Problem: The range to repeat runs from the line with "mouse_move(99, 112)" to the last line below, both ends included; give it exactly and without pictures.

..........

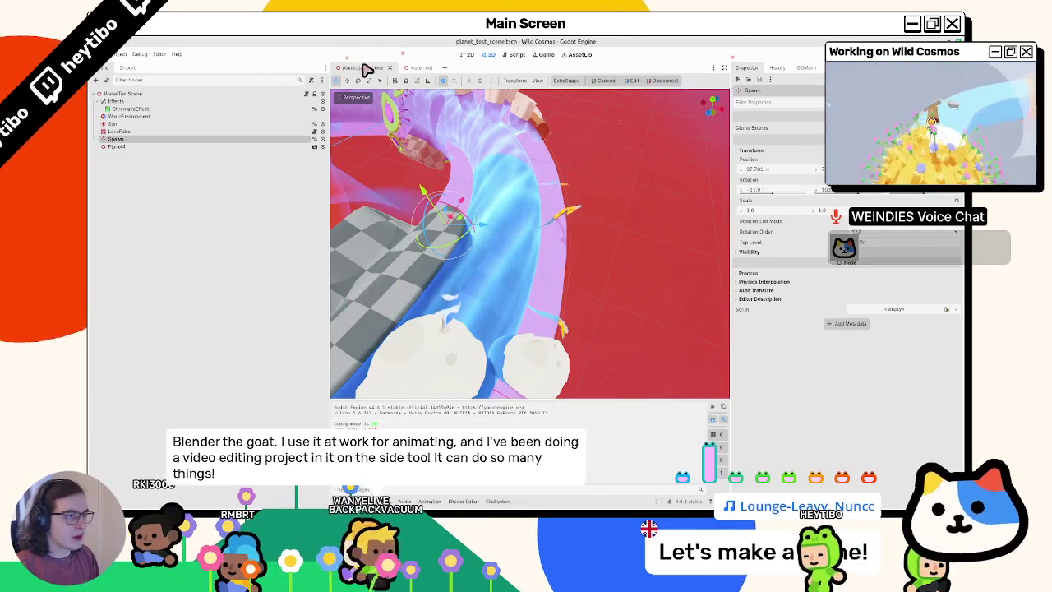
left_click(417, 68)
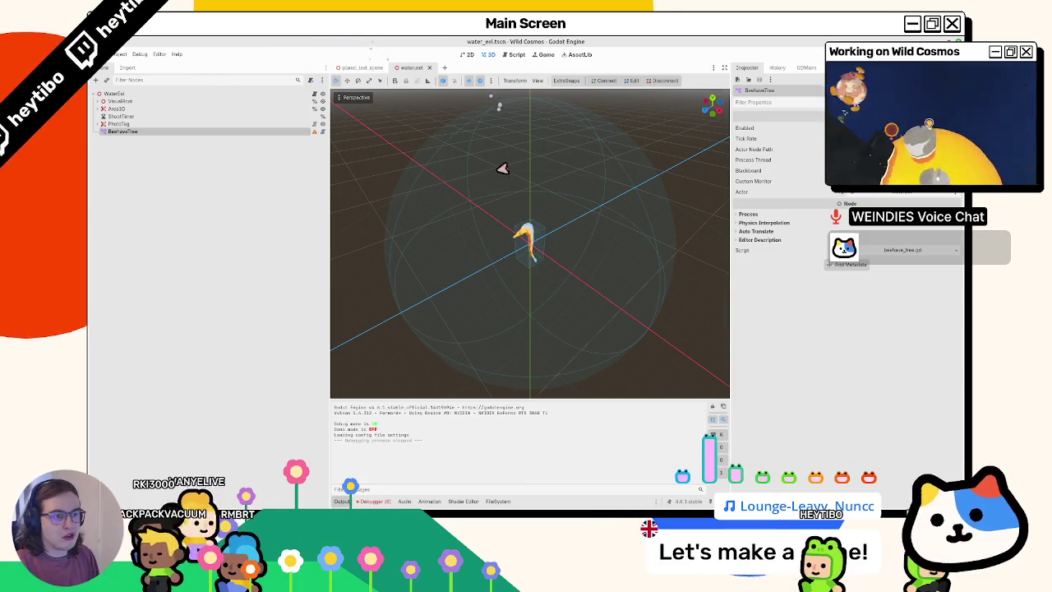
left_click_drag(501, 111, 418, 164)
left_click(123, 123)
mouse_move(101, 132)
left_mouse_down()
mouse_move(99, 112)
mouse_move(115, 111)
left_mouse_up()
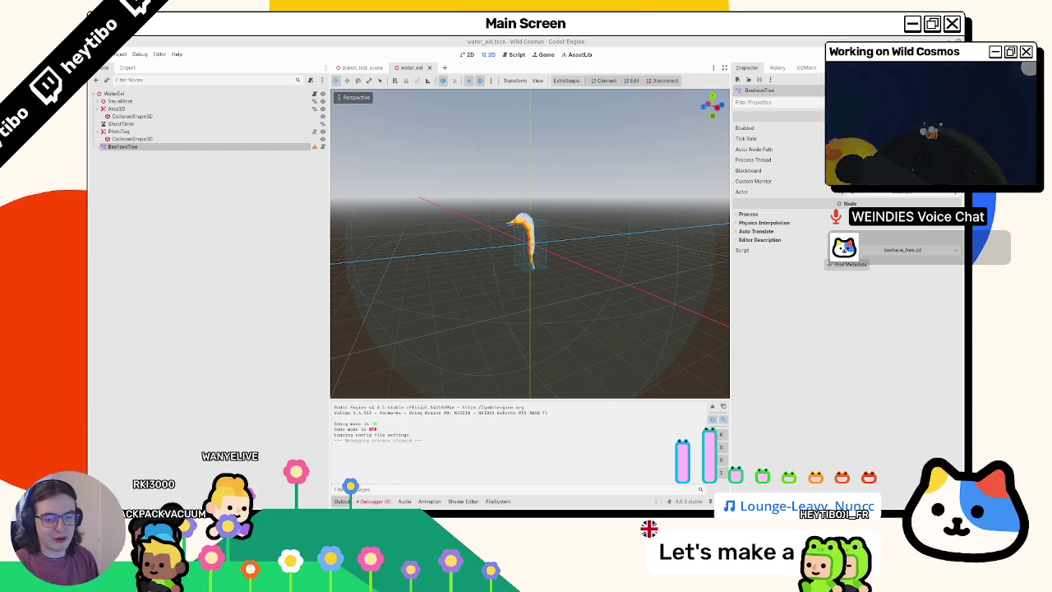
Select the WaterEel root node and open its water_eel.gd script
mouse_move(383, 190)
left_mouse_down()
mouse_move(427, 222)
mouse_move(460, 228)
mouse_move(446, 227)
left_mouse_up()
scroll(446, 227, "up", 2)
scroll(441, 230, "down", 3)
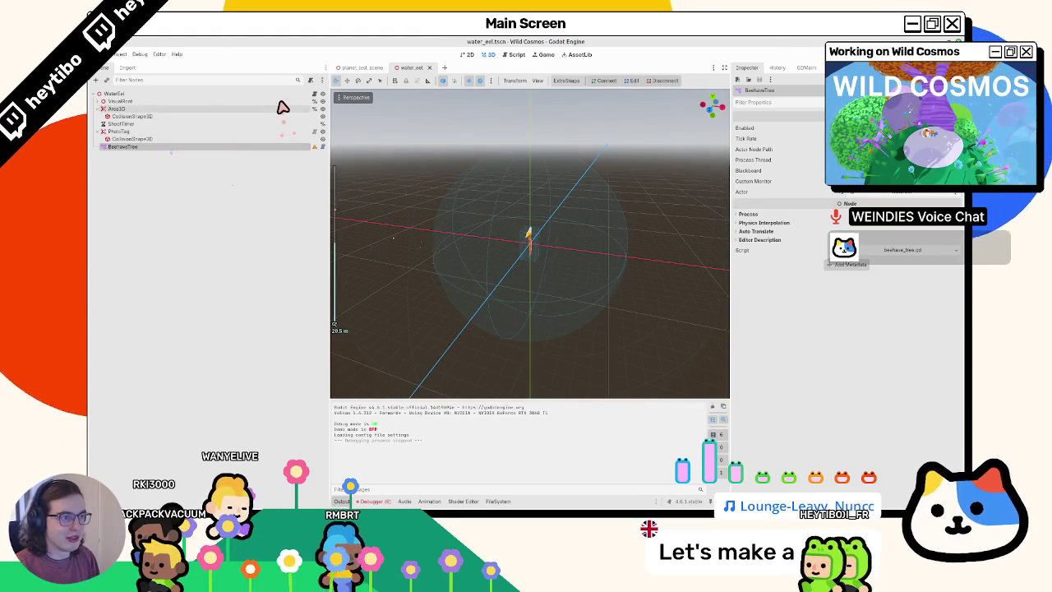
left_click(308, 94)
left_click(314, 94)
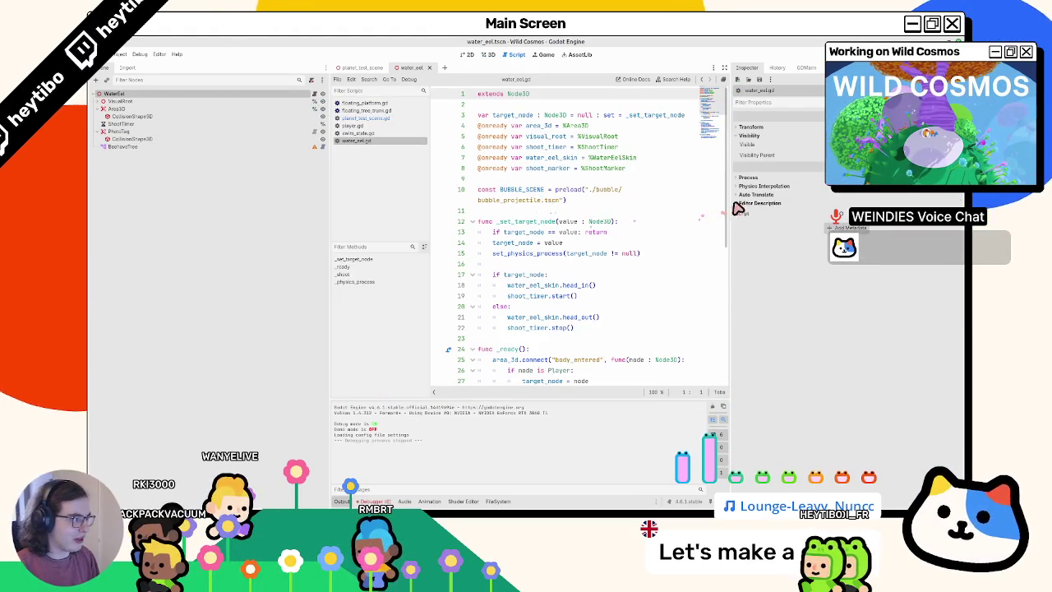
Widen the script editor and review water_eel.gd, including the target_node variable
left_click_drag(732, 207, 859, 207)
double_click(487, 210)
scroll(518, 216, "down", 5)
scroll(518, 218, "up", 5)
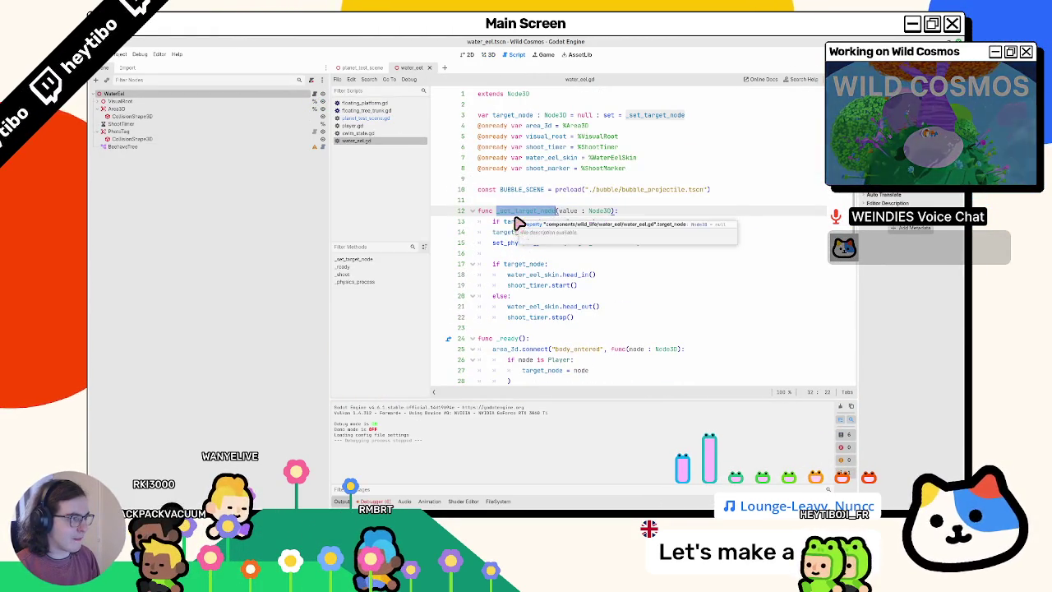
double_click(519, 115)
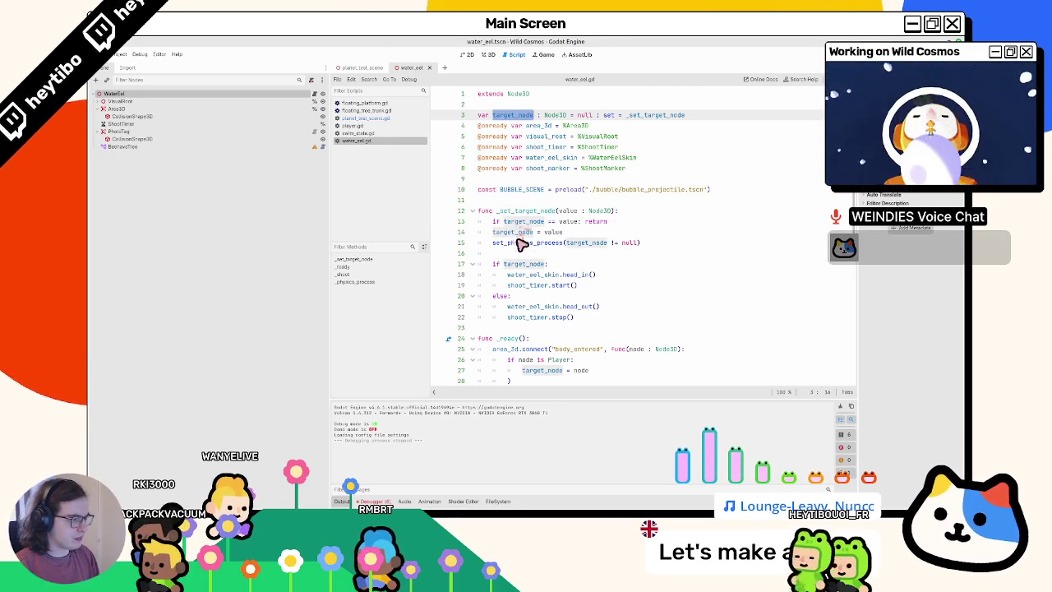
scroll(551, 258, "down", 2)
scroll(558, 259, "down", 5)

..........

Response area:
mouse_move(99, 112)
mouse_move(115, 111)
left_mouse_up()
Select the WaterEel root node and open its water_eel.gd script
mouse_move(383, 190)
left_mouse_down()
mouse_move(427, 222)
mouse_move(460, 228)
mouse_move(446, 227)
left_mouse_up()
scroll(446, 227, "up", 2)
scroll(441, 230, "down", 3)
left_click(308, 94)
left_click(314, 94)
Widen the script editor and review water_eel.gd, including the target_node variable
left_click_drag(732, 207, 859, 207)
double_click(487, 210)
scroll(518, 216, "down", 5)
scroll(518, 218, "up", 5)
double_click(519, 115)
scroll(551, 258, "down", 2)
scroll(558, 259, "down", 5)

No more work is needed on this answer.